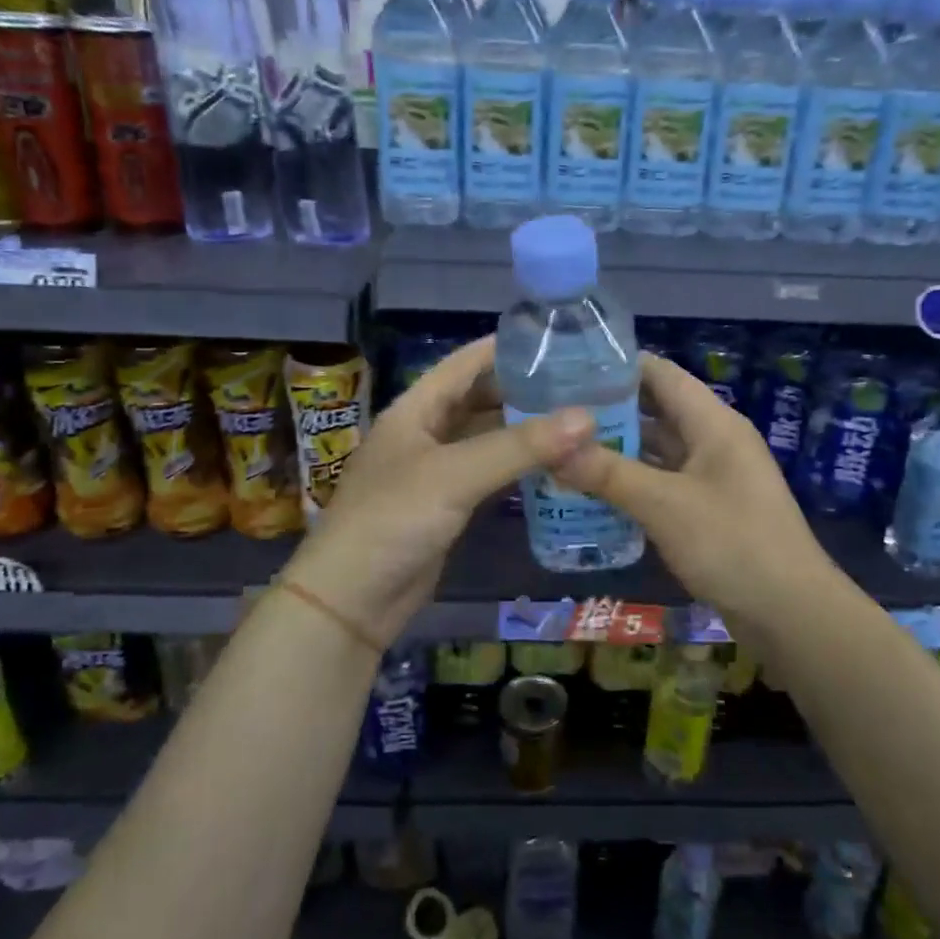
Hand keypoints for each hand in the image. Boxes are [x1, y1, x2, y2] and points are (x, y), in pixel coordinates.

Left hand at [280, 335, 593, 648]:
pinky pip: (489, 472)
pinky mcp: (447, 504)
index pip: (465, 363)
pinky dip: (518, 465)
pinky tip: (553, 463)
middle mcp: (425, 432)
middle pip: (479, 397)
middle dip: (524, 388)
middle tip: (580, 382)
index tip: (557, 339)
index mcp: (415, 409)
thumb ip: (519, 446)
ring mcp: (435, 470)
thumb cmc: (392, 521)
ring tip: (577, 417)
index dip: (506, 347)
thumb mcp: (455, 476)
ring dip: (525, 428)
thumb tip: (587, 417)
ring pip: (487, 436)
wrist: (352, 600)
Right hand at [551, 353, 830, 633]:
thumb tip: (551, 448)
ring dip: (616, 450)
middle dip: (608, 411)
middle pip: (656, 411)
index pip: (661, 374)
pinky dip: (632, 484)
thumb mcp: (664, 504)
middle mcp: (714, 441)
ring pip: (657, 451)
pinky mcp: (708, 510)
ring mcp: (713, 477)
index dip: (616, 366)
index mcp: (713, 422)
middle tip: (552, 414)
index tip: (565, 369)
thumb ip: (608, 473)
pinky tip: (592, 493)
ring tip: (561, 450)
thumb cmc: (732, 544)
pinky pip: (663, 484)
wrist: (790, 612)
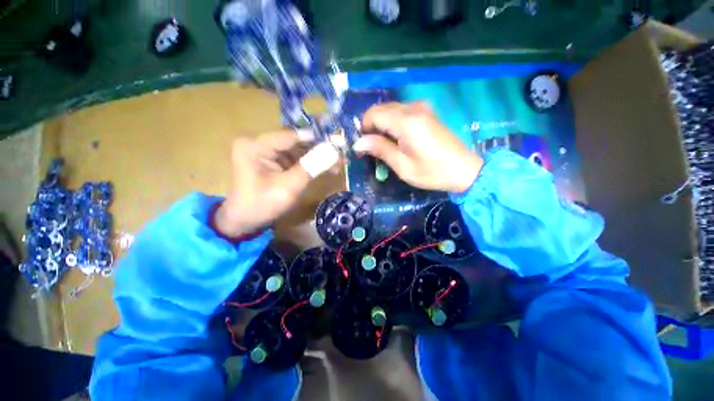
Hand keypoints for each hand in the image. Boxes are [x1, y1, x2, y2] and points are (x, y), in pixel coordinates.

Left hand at [214, 130, 339, 237]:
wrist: (245, 221)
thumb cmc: (263, 205)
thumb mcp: (289, 187)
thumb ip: (311, 167)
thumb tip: (334, 151)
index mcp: (255, 146)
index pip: (292, 136)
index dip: (316, 139)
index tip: (338, 145)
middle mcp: (259, 143)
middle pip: (296, 142)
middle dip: (319, 150)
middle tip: (340, 157)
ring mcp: (265, 151)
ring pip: (298, 150)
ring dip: (317, 158)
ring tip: (337, 166)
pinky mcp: (272, 160)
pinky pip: (295, 158)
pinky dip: (310, 164)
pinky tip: (325, 169)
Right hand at [353, 102, 482, 192]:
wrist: (464, 170)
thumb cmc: (432, 172)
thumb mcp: (402, 166)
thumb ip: (380, 149)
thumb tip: (358, 143)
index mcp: (406, 122)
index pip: (374, 114)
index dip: (364, 128)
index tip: (364, 145)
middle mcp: (413, 108)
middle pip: (382, 109)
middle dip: (373, 126)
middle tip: (373, 147)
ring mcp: (422, 108)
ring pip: (391, 109)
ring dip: (383, 124)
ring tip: (386, 145)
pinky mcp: (427, 112)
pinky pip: (402, 111)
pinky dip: (394, 122)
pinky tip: (399, 138)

● ● ●

### EXERCISE DESCRIPTION
With the pictures omitted, reproduce the data above exactly.

### RESULT FOR THIS EXERCISE
Hand keypoints for each hand in the image. Boxes are [x1, y1, x2, y2] and points are (x, y), in pixel coordinates.

Left hand at [280, 335, 593, 648]:
pinky pip: (489, 472)
pinky mcp: (447, 504)
index pip: (465, 363)
pinky dip: (518, 465)
pinky tip: (553, 463)
middle mcp: (425, 432)
middle pip: (479, 397)
middle dip: (524, 388)
middle tip: (580, 382)
index tip: (557, 339)
index mcp: (415, 409)
thumb ip: (519, 446)
ring mcp: (435, 470)
thumb cmc: (392, 521)
ring tip: (577, 417)
index dip: (506, 347)
thumb mcp: (455, 476)
ring dip: (525, 428)
thumb tip: (587, 417)
ring pip: (487, 436)
wrist: (352, 600)
Right hand at [551, 353, 830, 633]:
thumb tip: (551, 448)
ring dip: (616, 450)
middle dip: (608, 411)
middle pip: (656, 411)
index pip: (661, 374)
pinky dip: (632, 484)
thumb mcp: (664, 504)
middle mcp: (714, 441)
ring pip: (657, 451)
pinky mcp: (708, 510)
ring mcp: (713, 477)
index dip: (616, 366)
index mcp: (713, 422)
middle tip: (552, 414)
index tip: (565, 369)
thumb ip: (608, 473)
pinky tip: (592, 493)
ring tip: (561, 450)
thumb cmc: (732, 544)
pinky pip: (663, 484)
wrist: (790, 612)
Hand keypoints for each hand in the image. Boxes are [x1, y1, x2, y2] and points are (x, y), in pixel coordinates.

Left hand at [214, 130, 339, 237]:
wrist: (245, 221)
thumb cmc: (263, 205)
thumb mcp: (289, 187)
thumb ip: (311, 167)
thumb tip: (334, 151)
index mcp: (255, 146)
index pip: (292, 136)
index dip: (316, 139)
index tip: (338, 145)
middle mcp: (259, 143)
middle pip: (296, 142)
middle dip: (319, 150)
middle tip: (340, 157)
ring mcp: (265, 151)
ring pip: (298, 150)
ring dip: (317, 158)
ring tip: (337, 166)
pinky mcp: (272, 160)
pinky pip: (295, 158)
pinky dip: (310, 164)
pinky tip: (325, 169)
Right hand at [353, 102, 482, 192]:
wrist: (464, 170)
thumb cmc: (432, 172)
thumb mcp: (402, 166)
thumb ip: (380, 149)
thumb tip: (358, 143)
index mcp: (406, 122)
index pip: (374, 114)
index dip: (364, 128)
index tip: (364, 145)
middle mcp: (413, 108)
middle pip: (382, 109)
middle dip: (373, 126)
middle tip: (373, 147)
ring mcp: (422, 108)
ring pip: (391, 109)
ring dip: (383, 124)
ring tip: (386, 145)
pinky mcp: (427, 112)
pinky pip: (402, 111)
pinky dip: (394, 122)
pinky tip: (399, 138)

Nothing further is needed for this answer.